Sunday, May 28, 2006

Surrender vs. the Right to Exist

by Kathleen Christison
Noting that he had been raised with the deep conviction that the Jewish people would never have to relinquish any part of the "land of our forefathers," Ehud Olmert told Congress in his address to a joint session on May 24, "I believed, and to this day still believe, in our people's eternal and historic right to this entire land." He did then concede that dreams alone cannot bring peace and will not preserve Israel as a "secure democratic Jewish state." But what stands out in this little-noted statement of Jewish attachment to the land is its affirmation of a supreme Jewish right to all of Palestine, never mind who else may live there. In the context of any hope for a just and equitable peace agreement between Israel and the Palestinians, this is a deal-breaker par excellence.

In light of this official Israeli view that the Jewish people have "an eternal and historic right to this entire land," one is startled by the hypocrisy of the demand -- enunciated universally by Israel, the U.S., the EU, and most of the rest of the international community -- that the Palestinians must recognize Israel's "right to exist" before anyone will even speak to them, before they can be admitted to civilized company in the world.
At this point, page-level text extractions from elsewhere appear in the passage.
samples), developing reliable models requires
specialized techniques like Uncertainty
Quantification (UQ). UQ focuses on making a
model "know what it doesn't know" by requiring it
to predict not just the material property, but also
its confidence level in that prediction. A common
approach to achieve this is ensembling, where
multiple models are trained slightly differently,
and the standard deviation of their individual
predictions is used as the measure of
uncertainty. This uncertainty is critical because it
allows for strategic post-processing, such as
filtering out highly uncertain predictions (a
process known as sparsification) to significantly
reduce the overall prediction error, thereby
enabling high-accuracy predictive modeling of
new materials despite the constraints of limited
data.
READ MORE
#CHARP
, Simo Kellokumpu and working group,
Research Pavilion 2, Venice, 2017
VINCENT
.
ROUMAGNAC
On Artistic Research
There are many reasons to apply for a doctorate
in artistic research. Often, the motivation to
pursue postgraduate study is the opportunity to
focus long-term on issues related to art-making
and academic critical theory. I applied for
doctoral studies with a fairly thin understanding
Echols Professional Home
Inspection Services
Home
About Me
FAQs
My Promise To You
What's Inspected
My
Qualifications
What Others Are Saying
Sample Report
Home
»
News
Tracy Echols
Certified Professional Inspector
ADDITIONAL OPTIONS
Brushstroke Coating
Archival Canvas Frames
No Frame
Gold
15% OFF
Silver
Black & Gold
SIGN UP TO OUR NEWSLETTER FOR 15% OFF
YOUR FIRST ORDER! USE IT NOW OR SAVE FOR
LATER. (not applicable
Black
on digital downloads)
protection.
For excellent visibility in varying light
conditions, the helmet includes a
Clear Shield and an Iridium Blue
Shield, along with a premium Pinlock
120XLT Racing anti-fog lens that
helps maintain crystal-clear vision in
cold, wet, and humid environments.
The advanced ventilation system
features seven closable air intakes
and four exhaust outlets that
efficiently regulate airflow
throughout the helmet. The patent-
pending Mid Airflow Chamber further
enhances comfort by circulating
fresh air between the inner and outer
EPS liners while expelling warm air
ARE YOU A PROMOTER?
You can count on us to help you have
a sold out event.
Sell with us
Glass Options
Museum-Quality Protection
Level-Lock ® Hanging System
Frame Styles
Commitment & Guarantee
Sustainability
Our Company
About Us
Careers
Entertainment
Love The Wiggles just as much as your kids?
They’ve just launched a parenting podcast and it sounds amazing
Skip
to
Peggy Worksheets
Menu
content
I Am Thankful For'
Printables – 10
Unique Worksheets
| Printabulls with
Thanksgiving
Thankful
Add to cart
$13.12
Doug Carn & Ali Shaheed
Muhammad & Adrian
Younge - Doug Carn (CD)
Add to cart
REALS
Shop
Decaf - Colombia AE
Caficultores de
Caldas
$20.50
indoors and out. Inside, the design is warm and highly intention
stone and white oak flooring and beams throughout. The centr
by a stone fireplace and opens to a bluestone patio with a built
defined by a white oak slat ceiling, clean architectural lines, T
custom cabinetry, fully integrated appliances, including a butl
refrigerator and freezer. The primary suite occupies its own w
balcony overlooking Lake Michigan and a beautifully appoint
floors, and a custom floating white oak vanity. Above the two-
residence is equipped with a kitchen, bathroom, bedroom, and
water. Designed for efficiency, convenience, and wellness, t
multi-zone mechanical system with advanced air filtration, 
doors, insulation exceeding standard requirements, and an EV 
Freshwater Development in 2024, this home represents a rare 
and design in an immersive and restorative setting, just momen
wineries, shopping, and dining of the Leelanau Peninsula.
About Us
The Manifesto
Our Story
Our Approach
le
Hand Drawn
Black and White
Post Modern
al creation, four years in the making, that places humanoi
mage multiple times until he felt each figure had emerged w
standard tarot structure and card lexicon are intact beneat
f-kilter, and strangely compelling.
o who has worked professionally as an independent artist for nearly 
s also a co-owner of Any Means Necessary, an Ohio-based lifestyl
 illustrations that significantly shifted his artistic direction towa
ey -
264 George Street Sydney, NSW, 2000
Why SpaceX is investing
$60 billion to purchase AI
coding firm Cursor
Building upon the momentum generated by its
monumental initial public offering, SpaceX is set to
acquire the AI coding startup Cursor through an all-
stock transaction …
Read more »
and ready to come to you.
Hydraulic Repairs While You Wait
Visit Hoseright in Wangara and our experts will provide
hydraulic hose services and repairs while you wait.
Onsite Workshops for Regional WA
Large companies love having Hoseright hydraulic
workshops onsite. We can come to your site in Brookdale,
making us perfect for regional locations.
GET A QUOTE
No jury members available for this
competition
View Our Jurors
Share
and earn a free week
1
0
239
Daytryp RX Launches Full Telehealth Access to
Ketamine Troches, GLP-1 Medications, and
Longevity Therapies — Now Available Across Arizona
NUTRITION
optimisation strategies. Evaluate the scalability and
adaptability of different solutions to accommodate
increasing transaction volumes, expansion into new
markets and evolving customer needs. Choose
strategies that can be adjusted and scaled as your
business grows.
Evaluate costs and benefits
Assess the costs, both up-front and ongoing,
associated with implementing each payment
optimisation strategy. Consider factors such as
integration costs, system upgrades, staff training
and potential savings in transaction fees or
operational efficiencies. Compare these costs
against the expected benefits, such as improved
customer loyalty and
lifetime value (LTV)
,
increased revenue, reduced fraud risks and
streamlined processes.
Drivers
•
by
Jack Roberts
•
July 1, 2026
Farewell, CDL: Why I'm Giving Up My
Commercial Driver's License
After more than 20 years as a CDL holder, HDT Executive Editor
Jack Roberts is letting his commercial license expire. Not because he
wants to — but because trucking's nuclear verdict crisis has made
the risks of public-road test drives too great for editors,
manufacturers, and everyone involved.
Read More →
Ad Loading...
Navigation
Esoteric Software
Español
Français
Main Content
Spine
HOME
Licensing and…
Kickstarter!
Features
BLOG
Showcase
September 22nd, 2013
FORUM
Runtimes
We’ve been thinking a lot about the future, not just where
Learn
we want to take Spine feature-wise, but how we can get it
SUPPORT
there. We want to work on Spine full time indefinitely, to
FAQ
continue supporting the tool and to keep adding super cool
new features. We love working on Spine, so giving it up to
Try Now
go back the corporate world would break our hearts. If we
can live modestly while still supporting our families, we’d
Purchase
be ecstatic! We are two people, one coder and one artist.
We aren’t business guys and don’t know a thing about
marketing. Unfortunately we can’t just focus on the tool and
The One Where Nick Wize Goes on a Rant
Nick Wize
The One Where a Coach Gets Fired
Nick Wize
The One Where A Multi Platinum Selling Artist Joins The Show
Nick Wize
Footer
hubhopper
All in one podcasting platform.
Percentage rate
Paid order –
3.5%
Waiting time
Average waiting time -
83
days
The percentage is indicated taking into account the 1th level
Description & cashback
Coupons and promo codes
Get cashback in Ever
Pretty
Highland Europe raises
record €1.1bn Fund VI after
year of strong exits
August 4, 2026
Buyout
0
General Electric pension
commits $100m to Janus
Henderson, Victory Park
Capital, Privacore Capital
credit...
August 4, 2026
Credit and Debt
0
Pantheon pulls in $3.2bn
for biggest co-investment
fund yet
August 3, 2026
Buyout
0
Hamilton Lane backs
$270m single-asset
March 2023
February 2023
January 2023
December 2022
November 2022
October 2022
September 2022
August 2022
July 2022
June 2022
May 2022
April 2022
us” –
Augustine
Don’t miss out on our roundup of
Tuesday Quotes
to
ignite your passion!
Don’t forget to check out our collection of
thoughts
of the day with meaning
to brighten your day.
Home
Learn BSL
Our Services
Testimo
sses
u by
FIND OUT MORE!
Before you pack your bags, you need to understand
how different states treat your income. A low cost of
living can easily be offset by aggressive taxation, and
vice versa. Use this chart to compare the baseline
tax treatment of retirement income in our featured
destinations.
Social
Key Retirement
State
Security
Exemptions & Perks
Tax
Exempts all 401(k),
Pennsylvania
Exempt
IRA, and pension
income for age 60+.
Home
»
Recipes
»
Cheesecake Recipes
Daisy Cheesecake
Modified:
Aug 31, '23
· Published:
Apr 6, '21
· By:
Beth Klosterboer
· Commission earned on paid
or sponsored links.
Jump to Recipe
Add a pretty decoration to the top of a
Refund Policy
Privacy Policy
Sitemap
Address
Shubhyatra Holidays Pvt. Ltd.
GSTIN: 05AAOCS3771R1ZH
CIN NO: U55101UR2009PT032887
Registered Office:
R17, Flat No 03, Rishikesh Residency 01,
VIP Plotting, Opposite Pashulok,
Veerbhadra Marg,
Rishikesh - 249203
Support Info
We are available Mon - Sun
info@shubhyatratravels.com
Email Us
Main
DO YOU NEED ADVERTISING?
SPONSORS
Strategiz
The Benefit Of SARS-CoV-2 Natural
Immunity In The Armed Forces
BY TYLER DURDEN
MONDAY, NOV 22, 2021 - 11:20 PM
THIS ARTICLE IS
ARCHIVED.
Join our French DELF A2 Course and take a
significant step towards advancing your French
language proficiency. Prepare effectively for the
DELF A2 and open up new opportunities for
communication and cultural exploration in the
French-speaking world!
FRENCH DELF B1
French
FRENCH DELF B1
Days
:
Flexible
Does this demand that Palestinians recognize Israel's right to exist mean that they must recognize Israel's "right to the entire land" as defined by Olmert? And if that is the case, how could the Palestinians possibly be assured, even if Israel were magnanimously to grant them a "state" or a "Bantustan" in a part of that "entire land," that Israel would not at some future date take it back, since Jews have "an eternal and historic right" to it? Why should anyone believe that any Israeli concession of land would be permanent?